Hello, My son is also 15 with autism and struggled in mainstream school every year he was there! He was excluded even though he had a statement and displayed unwanted behaviour due to anxiety etc. It seemed no body understood him I was frustrated, he was frustrated they were frustrated-it didn't work! The school is not meeting your sons needs he has identified SEN needs and they need to call a meeting and get outside professional support. The autism team should be giving constructive support also. Have you any one from a parent partnership team involved to support you? Just because your son has academic ability doesn't mean he isn't going to struggle socially or emotionally and thats what they should be looking at. It was a long battle for me to get my son the right support and he is now in a SEN school's individual outreach programme which is specifically planned for him!

Hello, tip toe walking has been linked to being a trait of autism and a stereotypical behaviour/sign to autism like no eye contact etc. I have worked with many children who have been diagnosed with autism and a large percentage have tip toes walked however my son who has autism has never tip toe walked but my daughter has always done it and been to see specialist etc to make sure it was possible to put her heels down etc (nothing medical found). She is 18 now and still does it but doesn't have autism (she does have some other autistic traits as well but copes well with most of what life sends her way). Hope this helps X

Welcome Leighann XXX

Hello Dillyn-welcome to the forum X

Hello Marion, I completely feel for you and your son-secondary school can be harder. Have you anyone to support you such as parent partnership or autism team etc? Could you explain a bit more about the problems your son is having in school and what if any support he is getting? (has he any support in lessons, timeout card, laptop to help with writing/spelling etc etc). My son's first RSA was turned down because the sencondary school he was in hadn't put enough support in place(the LA phoned me to say if I waited it would be sorted-and it was)-thats the problem you may have, but the good thing about it for us was the LA had a meeting with the school and told them what they needed to do and then 6mths later they put in the RSA again with support from everyone involved and my son got a statement with 22hrs-my parental advice really supported it (so I was told). How did you get on in the meeting? What targets has your son got in his IEP? Sorry there is so many questions but it will help us to try and help you!!

Hello welcome to the site, it's very proactive of you to start a website for you friends and family. Hope it all works out well for you.

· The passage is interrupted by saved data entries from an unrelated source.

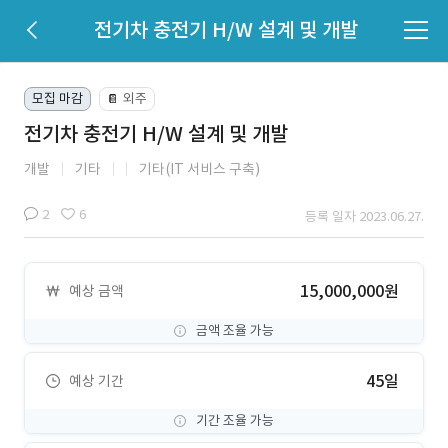
전기차 충전기 H/W 설계 및 개발
모집 마감
외주
📔
전기차 충전기 H/W 설계 및 개발
개발
기타
기타(IT 서비스 구축)
2
6
등록 일자 2023.06.27.
15,000,000원
예상 금액
금액 조율 가능
45일
예상 기간
기간 조율 가능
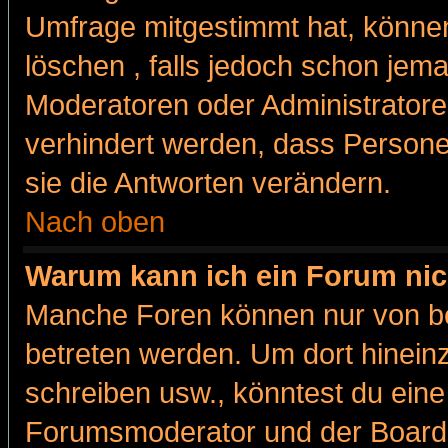
Umfrage mitgestimmt hat, können
löschen , falls jedoch schon jem
Moderatoren oder Administratoren
verhindert werden, dass Persone
sie die Antworten verändern.
Nach oben
Warum kann ich ein Forum nic
Manche Foren können nur von b
betreten werden. Um dort hinein
schreiben usw., könntest du eine
Forumsmoderator und der Boarda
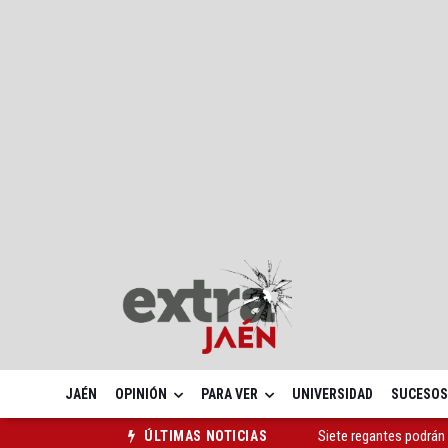
JAÉN
OPINIÓN
PARA VER
UNIVERSIDAD
SUCESOS
Exigen "estricta legali
ÚLTIMAS NOTICIAS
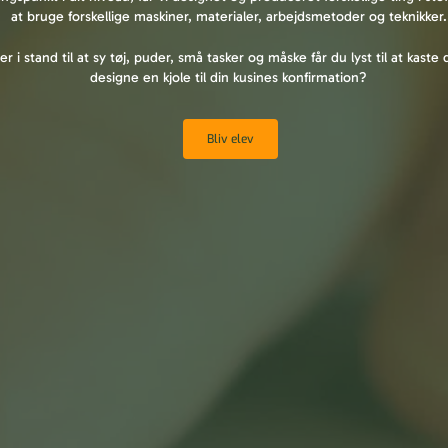
at bruge forskellige maskiner, materialer, arbejdsmetoder og teknikker
er i stand til at sy tøj, puder, små tasker og måske får du lyst til at kaste d
designe en kjole til din kusines konfirmation?
Bliv elev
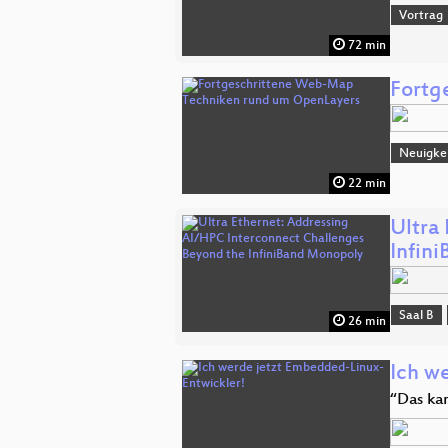
Vortrag
72 min
Fortg
Neuigkei
22 min
Ultra
Infin
Saal B
26 min
Ich w
“Das kan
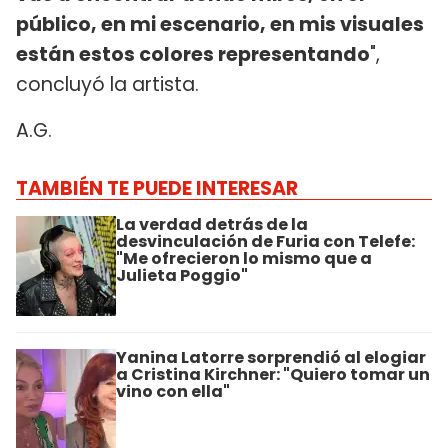
público, en mi escenario, en mis visuales
están estos colores representando
",
concluyó la artista.
A.G.
TAMBIÉN TE PUEDE INTERESAR
La verdad detrás de la
desvinculación de Furia con Telefe:
"Me ofrecieron lo mismo que a
Julieta Poggio"
Yanina Latorre sorprendió al elogiar
a Cristina Kirchner: "Quiero tomar un
vino con ella"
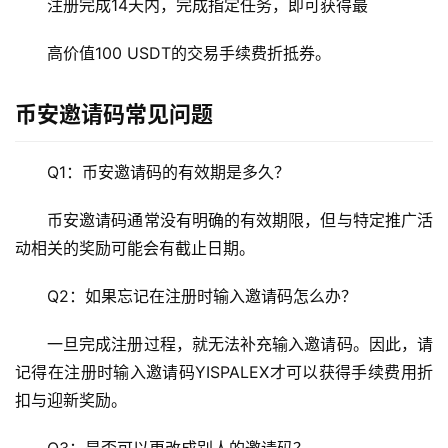
圈
注册完成14天内，完成指定任务，即可获得最
新
闻
高价值100 USDT的交易手续费折抵券。
行
币安邀请码常见问题
情
分
Q1：币安邀请码的有效期是多久？
析
币安邀请码通常没有明确的有效期限，但与特定推广活
币
动相关的奖励可能会有截止日期。
圈
常
Q2：如果忘记在注册时输入邀请码怎么办？
见
问
一旦完成注册过程，就无法补充输入邀请码。因此，请
题
记得在注册时输入邀请码YISPALEX才可以获得手续费用折
扣与迎新奖励。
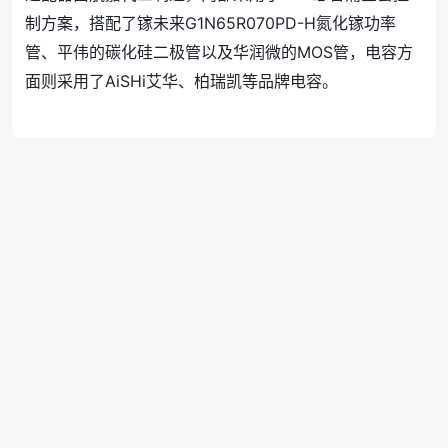
制方案，搭配了镓未来G1N65R070PD-H氮化镓功率
管、平伟的碳化硅二极管以及华润微的MOS管，电容方
面则采用了AiSHi艾华、柏瑞凯等品牌电容。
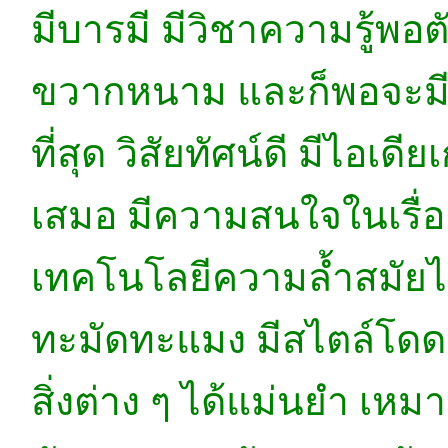
มีบารมี มีวิชาความรู้พอ
ขวากหนาม และก็พอจะมีก
ที่สุด วิสัยทัศน์ดี มีไอเดี
เสมอ มีความสนใจในเรื่อ
เทคโนโลยีความล้ำสมัยไปพ
ทะมัดทะแมง มีสไตล์โดด
สิ่งต่าง ๆ ได้แม่นยำ เห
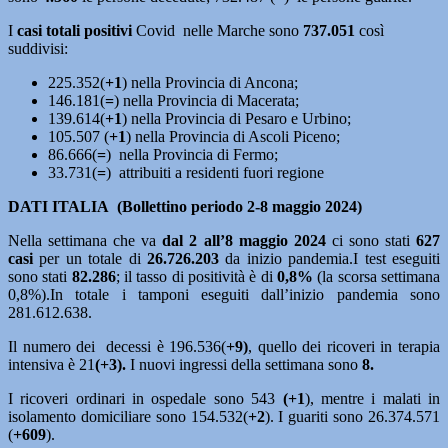
I
casi totali positivi
Covid nelle Marche sono
737.051
così
suddivisi:
225.352(
+1
) nella Provincia di Ancona;
146.181(
=
) nella Provincia di Macerata;
139.614(
+1
) nella Provincia di Pesaro e Urbino;
105.507 (
+1
) nella Provincia di Ascoli Piceno;
86.666(
=
) nella Provincia di Fermo;
33.731(
=
) attribuiti a residenti fuori regione
DATI ITALIA (Bollettino periodo 2-8 maggio 2024)
Nella settimana che va
d
al 2 all’8 maggio 2024
ci sono stati
627
casi
per un totale di
26.726.203
da inizio pandemia.I test eseguiti
sono stati
82.286
; il tasso di positività è di
0,8%
(la scorsa settimana
0,8%).In totale i tamponi eseguiti dall’inizio pandemia sono
281.612.638.
Il numero dei decessi è 196.536(
+9)
, quello dei ricoveri in terapia
intensiva è 21
(+3).
I nuovi ingressi della settimana sono
8.
I ricoveri ordinari in ospedale sono 543
(+1
), mentre i malati in
isolamento domiciliare sono 154.532(
+2
). I guariti sono 26.374.571
(
+609
).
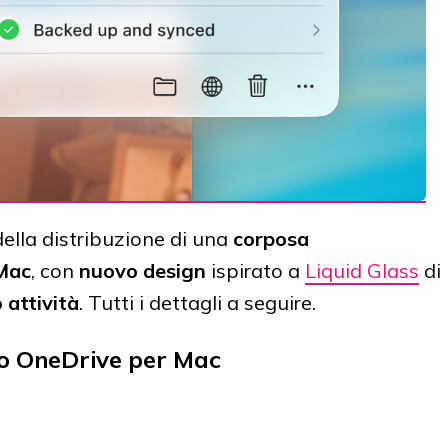
della distribuzione di una
corposa
 Mac
, con
nuovo design
ispirato a
Liquid Glass
di
 attività
. Tutti i dettagli a seguire.
vo OneDrive per Mac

Hi Kirsty, this is great news for you and to catch up with Alex, Tom and Oli. Well done, are you looking forward to it? X

I must say for someone that didn't know what pleb meant he certainly used it well at the end I think he deffinately looked it up and understands what it means now-the government can deffinately be plebs! Also did anyone else think it strange when Tom and his family arrived at the school he had to go and do an exam straight away!!!! I didn't think it was planned out very well-I know my son would have needed to settle in and had time to be calmer etc.